Home Office officials are contributing to a cross-Government working group, led by the Department of Health, developing proposals to tackle the violence that, sadly, hospital workers all too often experience. The Crime and Disorder Act 1998 requires local authorities and police, jointly and in co-operation with the relevant local organisations, including health authorities and trusts, to formulate and implement strategies to reduce crime and disorder in their area. We would expect those strategies to tackle violence against hospital workers where it is identified as a problem.
Like other hon. Members, I have had complaints from health service workers who have been attacked while on duty. I am sure that my hon. Friend will agree that partnership is an important approach. Are there any examples of good local practice to tackle this issue of major concern?

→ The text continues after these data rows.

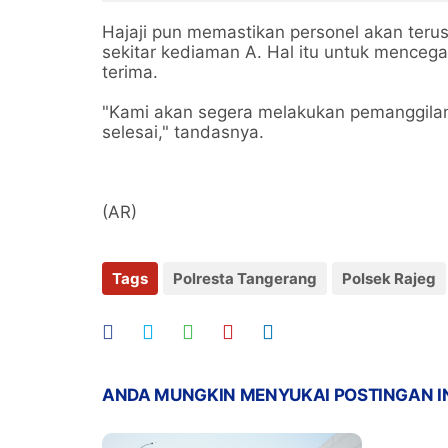
Dicid
Hajaji pun memastikan personel akan teru
sekitar kediaman A. Hal itu untuk mencegah
terima.
"Kami akan segera melakukan pemanggilan
selesai," tandasnya.
(AR)
Tags
Polresta Tangerang
Polsek Rajeg
ANDA MUNGKIN MENYUKAI POSTINGAN I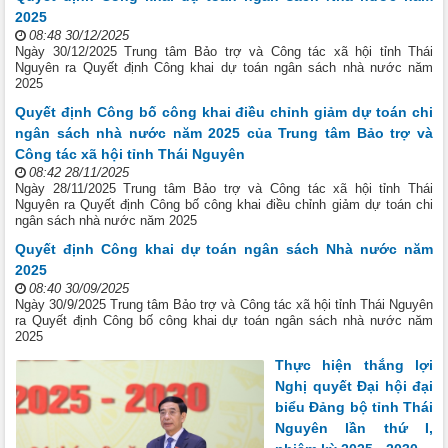
2025
08:48 30/12/2025
Ngày 30/12/2025 Trung tâm Bảo trợ và Công tác xã hội tỉnh Thái
Nguyên ra Quyết định Công khai dự toán ngân sách nhà nước năm
2025
Quyết định Công bố công khai điều chỉnh giảm dự toán chi
ngân sách nhà nước năm 2025 của Trung tâm Bảo trợ và
Công tác xã hội tỉnh Thái Nguyên
08:42 28/11/2025
Ngày 28/11/2025 Trung tâm Bảo trợ và Công tác xã hội tỉnh Thái
Nguyên ra Quyết định Công bố công khai điều chỉnh giảm dự toán chi
ngân sách nhà nước năm 2025
Quyết định Công khai dự toán ngân sách Nhà nước năm
2025
08:40 30/09/2025
Ngày 30/9/2025 Trung tâm Bảo trợ và Công tác xã hội tỉnh Thái Nguyên
ra Quyết định Công bố công khai dự toán ngân sách nhà nước năm
2025
Thực hiện thắng lợi
Nghị quyết Đại hội đại
biểu Đảng bộ tỉnh Thái
Nguyên lần thứ I,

It is one of the most disturbing and alarming features of our times that public servants, doing a difficult job day in, day out, night in, night out, as hospital workers do, should be subject to such attacks. One in seven of all injuries suffered by NHS staff are directly attributable to acts of violence by patients or visitors to hospitals. That is an indictment of our society, and we must do something about it. I commend the example set in my hon. Friend's constituency, at Halton general hospital, where emphasis is being laid on staff training, giving them the strength to identify risks and, importantly, ensuring that signs throughout the hospital make it absolutely clear that such conduct simply will not be tolerated.
Given that 50 per cent. of nurses have been attacked over the past 12 months and that no less than 47 per cent. have specifically reported being punched, slapped or spat at, can the Minister tell the House now, or inform me later in writing, what proportion of violent incidents in accident and emergency departments are attributable to alcohol abuse?
The hon. Gentleman makes an interesting point and his statistics, if accurate, are alarming indeed. The abuse of alcohol makes a substantial contribution to violence in accident and emergency departments, and that is why projects such as the one that is being run by the Cardiff violence prevention group are so important. Professor John Shephard has arranged a hotline as part of a strategy to identify the pubs and clubs from which the violence is emanating, and to tackle it at root with the management, the licensing authorities and the police. That strategy stands a good chance of reducing the violence associated with alcohol in A and E departments and, indeed, in some of the sites covered by that violence prevention group, violent assaults have been reduced by 50 per cent. That is an achievement for partnership work between NHS staff, the police and the private sector, and it is such partnerships that will bring those alarming figures down.